INPUT MATERIAL START

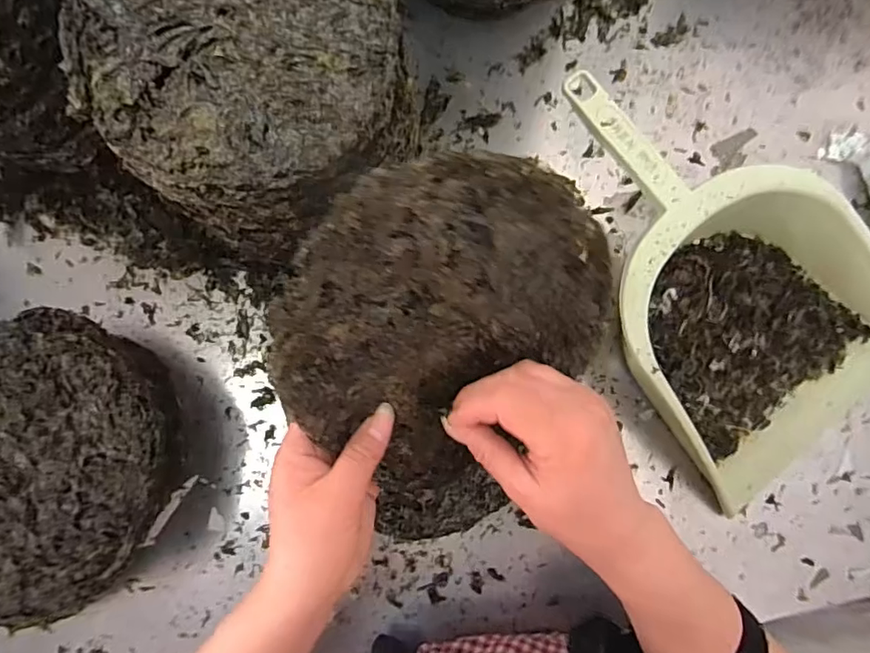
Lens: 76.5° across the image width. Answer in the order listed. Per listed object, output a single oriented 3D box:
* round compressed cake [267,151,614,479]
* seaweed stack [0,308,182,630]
[{"bbox_3d":[0.014,0.003,0.314,0.188,0.020,0.191,-33,123,-4],"label":"round compressed cake"},{"bbox_3d":[-0.293,0.103,0.434,0.199,0.104,0.219,-15,79,-2],"label":"seaweed stack"}]

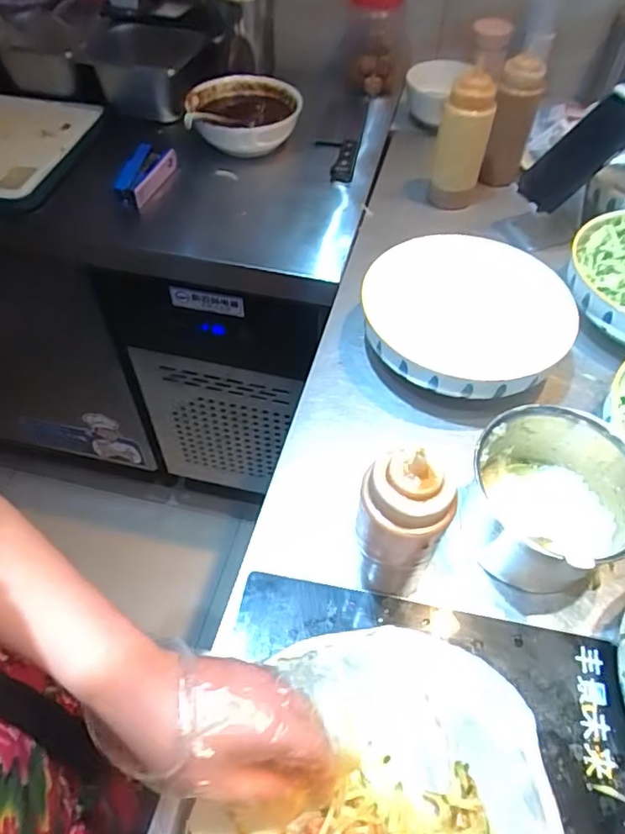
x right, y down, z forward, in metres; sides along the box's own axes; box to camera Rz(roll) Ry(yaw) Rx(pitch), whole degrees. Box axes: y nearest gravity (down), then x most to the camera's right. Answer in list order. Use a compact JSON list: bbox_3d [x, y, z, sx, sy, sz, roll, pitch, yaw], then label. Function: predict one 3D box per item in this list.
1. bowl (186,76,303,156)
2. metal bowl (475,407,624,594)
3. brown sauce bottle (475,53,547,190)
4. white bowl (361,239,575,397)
[{"bbox_3d":[-0.109,-0.482,0.929,0.177,0.067,0.183,1,52,-2],"label":"bowl"},{"bbox_3d":[0.207,0.071,0.496,0.126,0.103,0.127,1,52,-2],"label":"metal bowl"},{"bbox_3d":[0.286,-0.428,0.837,0.064,0.160,0.054,22,55,13],"label":"brown sauce bottle"},{"bbox_3d":[0.171,-0.107,0.646,0.228,0.068,0.228,1,52,-2],"label":"white bowl"}]

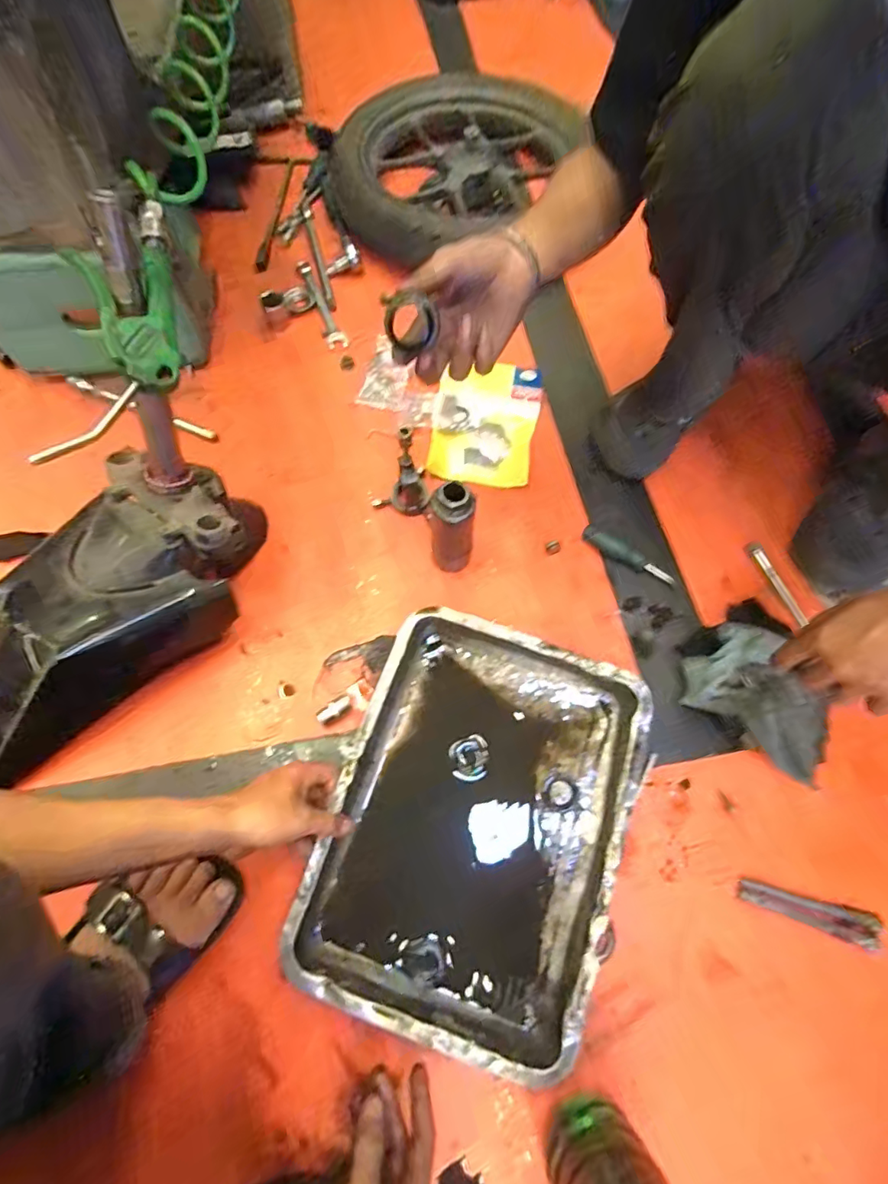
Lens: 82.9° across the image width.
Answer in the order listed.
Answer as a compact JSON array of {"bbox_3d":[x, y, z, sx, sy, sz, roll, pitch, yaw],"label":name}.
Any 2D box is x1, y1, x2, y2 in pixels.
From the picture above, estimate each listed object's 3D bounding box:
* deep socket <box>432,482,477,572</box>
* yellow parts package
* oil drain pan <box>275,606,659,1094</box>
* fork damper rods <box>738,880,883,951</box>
[{"bbox_3d":[0.012,-0.070,0.596,0.050,0.150,0.042,2,68,0],"label":"deep socket"},{"bbox_3d":[0.058,-0.243,0.724,0.148,0.028,0.185,8,68,3],"label":"yellow parts package"},{"bbox_3d":[0.039,0.232,0.525,0.286,0.058,0.381,19,69,7],"label":"oil drain pan"},{"bbox_3d":[0.371,0.327,0.510,0.135,0.008,0.030,14,68,5],"label":"fork damper rods"}]

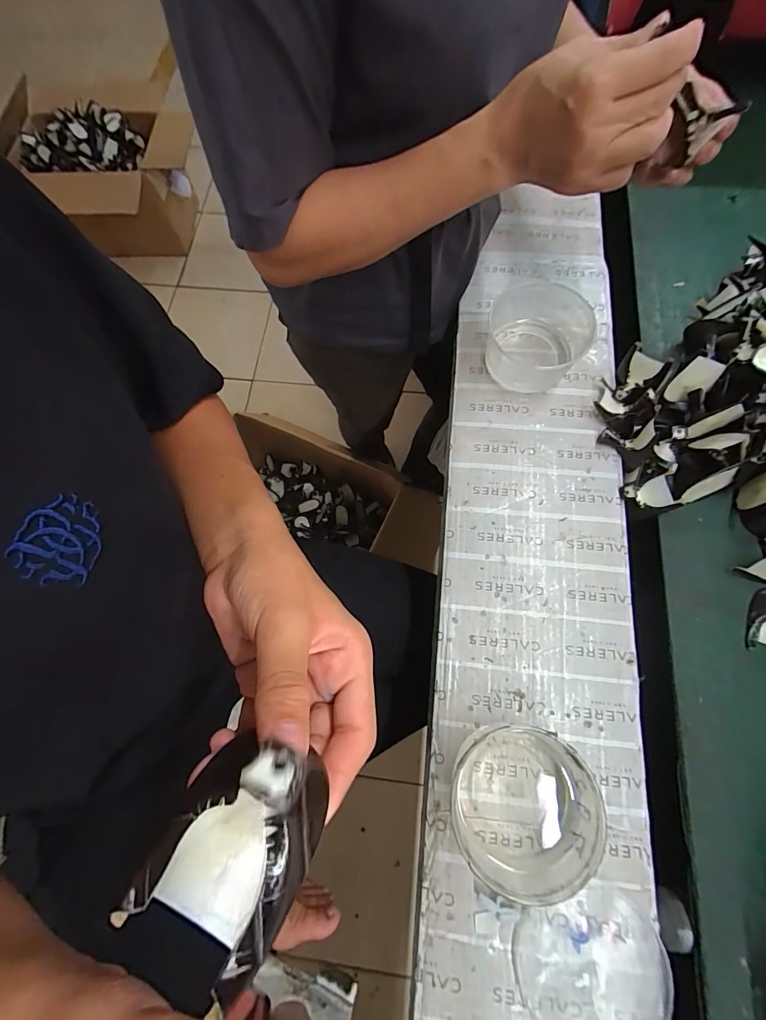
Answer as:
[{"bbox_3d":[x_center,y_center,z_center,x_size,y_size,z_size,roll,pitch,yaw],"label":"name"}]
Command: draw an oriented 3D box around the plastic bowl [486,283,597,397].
[{"bbox_3d":[0.184,-0.200,0.491,0.116,0.061,0.109,5,72,4],"label":"plastic bowl"}]

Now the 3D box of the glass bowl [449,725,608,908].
[{"bbox_3d":[0.113,0.246,0.348,0.112,0.062,0.104,-1,72,2],"label":"glass bowl"}]

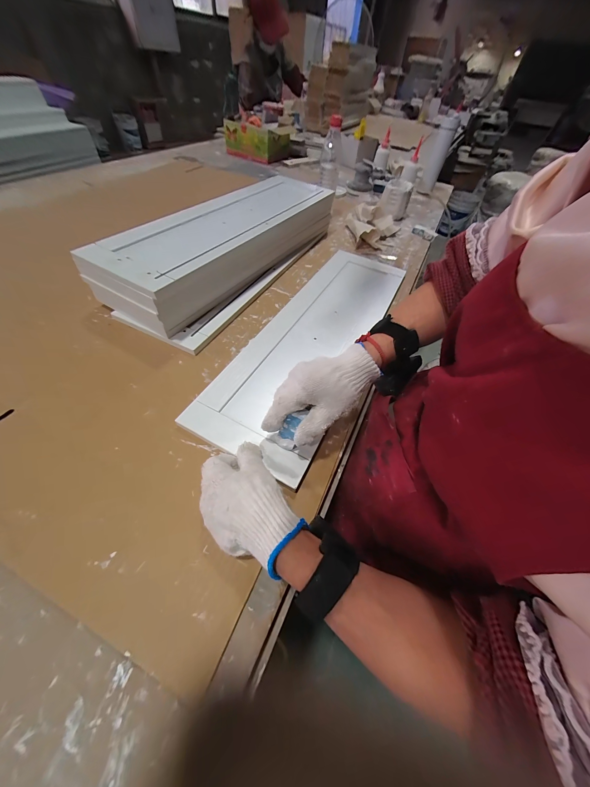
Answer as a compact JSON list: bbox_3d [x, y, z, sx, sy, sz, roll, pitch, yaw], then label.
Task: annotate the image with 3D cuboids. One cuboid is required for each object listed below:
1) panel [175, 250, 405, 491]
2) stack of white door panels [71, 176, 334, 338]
[{"bbox_3d":[0.053,-0.127,0.491,0.210,0.020,0.595,27,56,14],"label":"panel"},{"bbox_3d":[-0.132,-0.334,0.563,0.180,0.099,0.565,29,57,15],"label":"stack of white door panels"}]

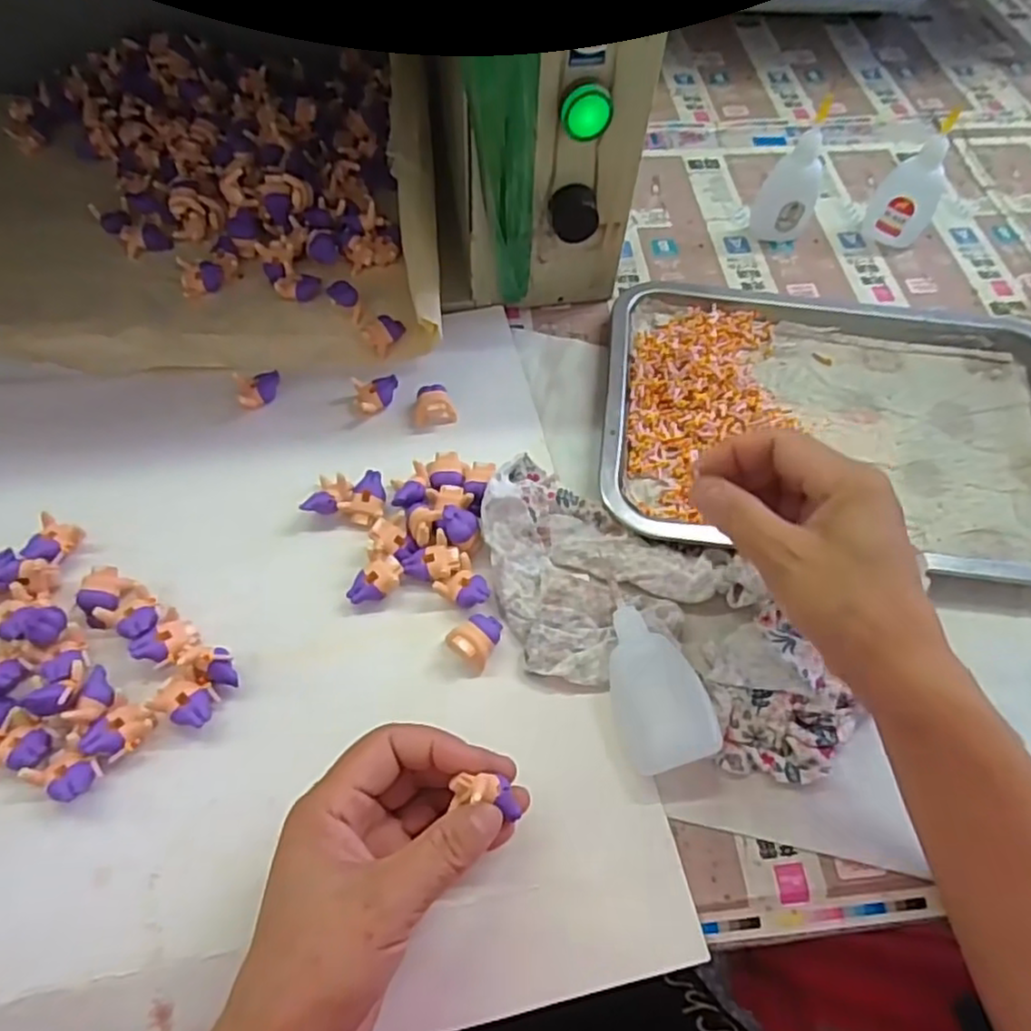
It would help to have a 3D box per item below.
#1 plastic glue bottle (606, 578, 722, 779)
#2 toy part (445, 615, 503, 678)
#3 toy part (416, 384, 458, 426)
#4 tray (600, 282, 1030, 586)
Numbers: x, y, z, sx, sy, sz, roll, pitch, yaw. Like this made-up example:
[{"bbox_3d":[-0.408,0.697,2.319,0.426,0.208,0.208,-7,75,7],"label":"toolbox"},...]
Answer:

INPUT MATERIAL END

▶ **WHAT TO PRODUCE**
If a record holds a picture, leave the picture out and copy everything else exactly.

▶ **YOUR SOLUTION**
Lens: 76.5° across the image width. Answer in the order listed. Per listed object, output a single oriented 3D box:
* round compressed cake [267,151,614,479]
* seaweed stack [0,308,182,630]
[{"bbox_3d":[0.014,0.003,0.314,0.188,0.020,0.191,-33,123,-4],"label":"round compressed cake"},{"bbox_3d":[-0.293,0.103,0.434,0.199,0.104,0.219,-15,79,-2],"label":"seaweed stack"}]

x right, y down, z forward, in metres; sides along the box's own axes; box to camera Rz(roll) Ry(yaw) Rx(pitch), whole degrees. Box axes: y nearest gravity (down), then x most to the camera's right. Answer in list order. Use a compact JSON list: bbox_3d [x, y, z, sx, sy, sz, roll, pitch, yaw], then label. Function: predict one 3D box per item in this list.
1. bowl (186,76,303,156)
2. metal bowl (475,407,624,594)
3. brown sauce bottle (475,53,547,190)
4. white bowl (361,239,575,397)
[{"bbox_3d":[-0.109,-0.482,0.929,0.177,0.067,0.183,1,52,-2],"label":"bowl"},{"bbox_3d":[0.207,0.071,0.496,0.126,0.103,0.127,1,52,-2],"label":"metal bowl"},{"bbox_3d":[0.286,-0.428,0.837,0.064,0.160,0.054,22,55,13],"label":"brown sauce bottle"},{"bbox_3d":[0.171,-0.107,0.646,0.228,0.068,0.228,1,52,-2],"label":"white bowl"}]

Lens: 82.9° across the image width.
Answer in the order listed.
Answer as a compact JSON array of {"bbox_3d":[x, y, z, sx, sy, sz, roll, pitch, yaw],"label":name}.
Any 2D box is x1, y1, x2, y2 in pixels.
From the picture above, estimate each listed object's 3D bounding box:
* deep socket <box>432,482,477,572</box>
* yellow parts package
* oil drain pan <box>275,606,659,1094</box>
* fork damper rods <box>738,880,883,951</box>
[{"bbox_3d":[0.012,-0.070,0.596,0.050,0.150,0.042,2,68,0],"label":"deep socket"},{"bbox_3d":[0.058,-0.243,0.724,0.148,0.028,0.185,8,68,3],"label":"yellow parts package"},{"bbox_3d":[0.039,0.232,0.525,0.286,0.058,0.381,19,69,7],"label":"oil drain pan"},{"bbox_3d":[0.371,0.327,0.510,0.135,0.008,0.030,14,68,5],"label":"fork damper rods"}]

Answer as:
[{"bbox_3d":[x_center,y_center,z_center,x_size,y_size,z_size,roll,pitch,yaw],"label":"name"}]
Command: draw an oriented 3D box around the plastic bowl [486,283,597,397].
[{"bbox_3d":[0.184,-0.200,0.491,0.116,0.061,0.109,5,72,4],"label":"plastic bowl"}]

Now the 3D box of the glass bowl [449,725,608,908].
[{"bbox_3d":[0.113,0.246,0.348,0.112,0.062,0.104,-1,72,2],"label":"glass bowl"}]

Answer as a compact JSON list: bbox_3d [x, y, z, sx, sy, sz, roll, pitch, yaw], then label.
Task: annotate the image with 3D cuboids. One cuboid is required for each object listed below:
1) panel [175, 250, 405, 491]
2) stack of white door panels [71, 176, 334, 338]
[{"bbox_3d":[0.053,-0.127,0.491,0.210,0.020,0.595,27,56,14],"label":"panel"},{"bbox_3d":[-0.132,-0.334,0.563,0.180,0.099,0.565,29,57,15],"label":"stack of white door panels"}]

It would help to have a 3D box per item below.
#1 plastic glue bottle (606, 578, 722, 779)
#2 toy part (445, 615, 503, 678)
#3 toy part (416, 384, 458, 426)
#4 tray (600, 282, 1030, 586)
Numbers: x, y, z, sx, sy, sz, roll, pitch, yaw. Like this made-up example:
[{"bbox_3d":[-0.408,0.697,2.319,0.426,0.208,0.208,-7,75,7],"label":"toolbox"},...]
Answer:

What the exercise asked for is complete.